The Fifth Circuit acknowledged the difficulties presented in a “third party over” action when additional insureds desire to trigger coverage “while navigating difficult workers compensation and contributory negligence issues.” In other words, it is rare, if ever, that the injured employee is going to allege that his employer proximately caused his injuries because the employee has no claim against his employer. Accordingly, the duty to defend an additional insured under this endorsement in a “third party over” action will likely never exist. Unfortunately, however, at least in Texas, given the ability of a general contractor to name the employer as a responsible third party, entitling it to a finding of the employer’s negligence, the insurer is always subject to a potential duty to indemnify in a case over which it had no ability to defend its insured’s conduct. Moreover, given the Fifth Circuit’s conclusion, the contributory negligence of the employee is also going leave the insurer’s duty to indemnify lurking in the background. It is the Fifth Circuit’s conclusion on this issue that is more problematic.

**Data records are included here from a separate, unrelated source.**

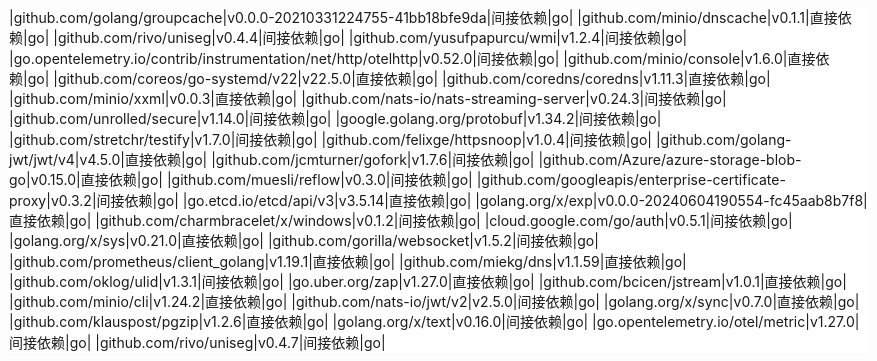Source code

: |github.com/golang/groupcache|v0.0.0-20210331224755-41bb18bfe9da|间接依赖|go|
|github.com/minio/dnscache|v0.1.1|直接依赖|go|
|github.com/rivo/uniseg|v0.4.4|间接依赖|go|
|github.com/yusufpapurcu/wmi|v1.2.4|间接依赖|go|
|go.opentelemetry.io/contrib/instrumentation/net/http/otelhttp|v0.52.0|间接依赖|go|
|github.com/minio/console|v1.6.0|直接依赖|go|
|github.com/coreos/go-systemd/v22|v22.5.0|直接依赖|go|
|github.com/coredns/coredns|v1.11.3|直接依赖|go|
|github.com/minio/xxml|v0.0.3|直接依赖|go|
|github.com/nats-io/nats-streaming-server|v0.24.3|间接依赖|go|
|github.com/unrolled/secure|v1.14.0|间接依赖|go|
|google.golang.org/protobuf|v1.34.2|间接依赖|go|
|github.com/stretchr/testify|v1.7.0|间接依赖|go|
|github.com/felixge/httpsnoop|v1.0.4|间接依赖|go|
|github.com/golang-jwt/jwt/v4|v4.5.0|直接依赖|go|
|github.com/jcmturner/gofork|v1.7.6|间接依赖|go|
|github.com/Azure/azure-storage-blob-go|v0.15.0|直接依赖|go|
|github.com/muesli/reflow|v0.3.0|间接依赖|go|
|github.com/googleapis/enterprise-certificate-proxy|v0.3.2|间接依赖|go|
|go.etcd.io/etcd/api/v3|v3.5.14|直接依赖|go|
|golang.org/x/exp|v0.0.0-20240604190554-fc45aab8b7f8|直接依赖|go|
|github.com/charmbracelet/x/windows|v0.1.2|间接依赖|go|
|cloud.google.com/go/auth|v0.5.1|间接依赖|go|
|golang.org/x/sys|v0.21.0|直接依赖|go|
|github.com/gorilla/websocket|v1.5.2|间接依赖|go|
|github.com/prometheus/client_golang|v1.19.1|直接依赖|go|
|github.com/miekg/dns|v1.1.59|直接依赖|go|
|github.com/oklog/ulid|v1.3.1|间接依赖|go|
|go.uber.org/zap|v1.27.0|直接依赖|go|
|github.com/bcicen/jstream|v1.0.1|直接依赖|go|
|github.com/minio/cli|v1.24.2|直接依赖|go|
|github.com/nats-io/jwt/v2|v2.5.0|间接依赖|go|
|golang.org/x/sync|v0.7.0|直接依赖|go|
|github.com/klauspost/pgzip|v1.2.6|直接依赖|go|
|golang.org/x/text|v0.16.0|间接依赖|go|
|go.opentelemetry.io/otel/metric|v1.27.0|间接依赖|go|
|github.com/rivo/uniseg|v0.4.7|间接依赖|go|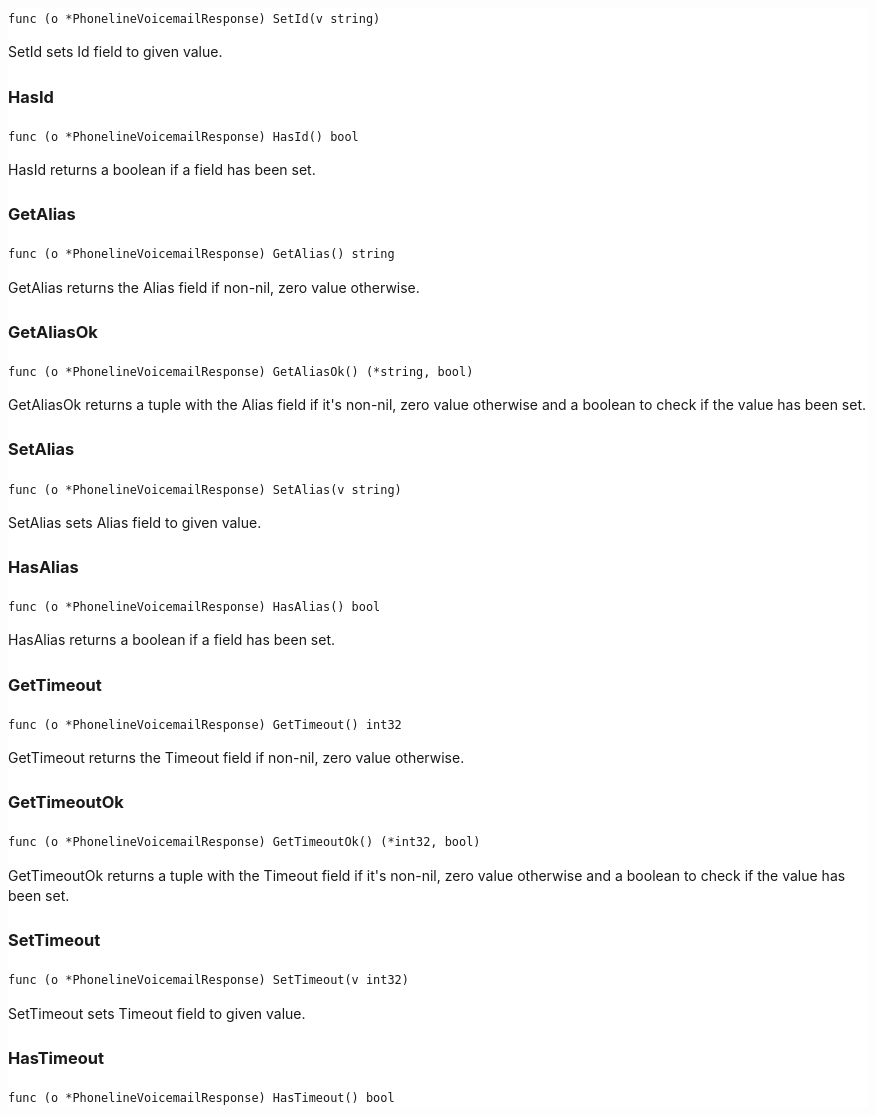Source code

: `func (o *PhonelineVoicemailResponse) SetId(v string)`

SetId sets Id field to given value.

### HasId

`func (o *PhonelineVoicemailResponse) HasId() bool`

HasId returns a boolean if a field has been set.

### GetAlias

`func (o *PhonelineVoicemailResponse) GetAlias() string`

GetAlias returns the Alias field if non-nil, zero value otherwise.

### GetAliasOk

`func (o *PhonelineVoicemailResponse) GetAliasOk() (*string, bool)`

GetAliasOk returns a tuple with the Alias field if it's non-nil, zero value otherwise
and a boolean to check if the value has been set.

### SetAlias

`func (o *PhonelineVoicemailResponse) SetAlias(v string)`

SetAlias sets Alias field to given value.

### HasAlias

`func (o *PhonelineVoicemailResponse) HasAlias() bool`

HasAlias returns a boolean if a field has been set.

### GetTimeout

`func (o *PhonelineVoicemailResponse) GetTimeout() int32`

GetTimeout returns the Timeout field if non-nil, zero value otherwise.

### GetTimeoutOk

`func (o *PhonelineVoicemailResponse) GetTimeoutOk() (*int32, bool)`

GetTimeoutOk returns a tuple with the Timeout field if it's non-nil, zero value otherwise
and a boolean to check if the value has been set.

### SetTimeout

`func (o *PhonelineVoicemailResponse) SetTimeout(v int32)`

SetTimeout sets Timeout field to given value.

### HasTimeout

`func (o *PhonelineVoicemailResponse) HasTimeout() bool`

A finding that a plaintiff’s contributory negligence is the basis for a duty to indemnify under the endorsement is flawed. The rationale is nonsensical because, under the endorsement, the additional insured’s liability for bodily injury must be caused by the named insured’s acts or omissions. There can be no liability attributable to the additional insured based upon a plaintiff’s comparative fault, because a plaintiff cannot recover for his or her comparative fault. The opinion, however, does not indicate whether this argument was raised by the insurer.
Finally, the court’s conclusion that the named insured’s or its employee’s 1% fault required the carrier to fund the entire settlement also is arguably incorrect. The endorsement requires that coverage be provided for the additional insured’s liability caused by the named insured’s acts or omissions. Accordingly, an argument exists that the carrier should owe only that percentage of the settlement or judgment attributable to the named insured, or in the case before the court, 1%. While the Fifth Circuit represents the first appellate opinion interpreting Texas law on this endorsement, given the importance and frequency with which these issues arise, more litigation is likely to come.
 This type of lawsuit is commonly referred to as a “third party over” action.